ABSTRACT

This book aims to explore reggae/dancehall to determine whether it conveys embodied spiritual references hidden within the ‘corporeal dancing bodies’ of participants and their dances. Thereby, this chapter outlines Jamaican reggae/dancehall as a space and indigenous cultural expression in relation to spirituality, dance and the body. Although dance is incorporated in the beginning of the term dancehall it is often overlooked. The history of reggae/dancehall culture is frequently perceived in relation to Hip-Hop and urban street culture by many non-Jamaicans and individuals outside of the culture. The Black body is therefore perceived as problematic, being over analysed and moralised through the Western gaze and notions of respectability.

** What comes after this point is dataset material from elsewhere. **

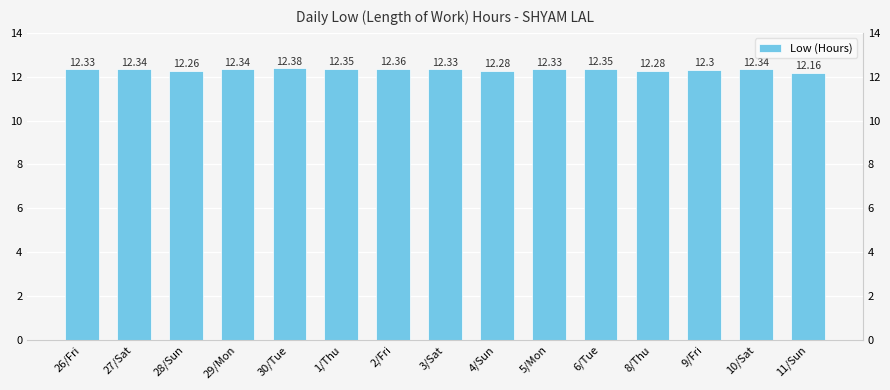

Approximately how many times larger is the value at 26/Fri compared to 2/Fri?

1.0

The objective of this study is to demonstrate that reggae/dancehall represents a re-imagining of the Jamaican African/neo-African religious dance practices with which it is genealogically connected. It also foregrounds the Christian and post-modern religious practices subsumed within contemporary Jamaican popular culture and how together they form the catalyst for an alternative cultural and spiritual phenomenon. This chapter serves to explain the use of some key Jamaican terms and concepts that have emerged from the research field, whilst presenting the main Scholastic ‘Roll-call’ or theoretical frameworks in which this study is situated.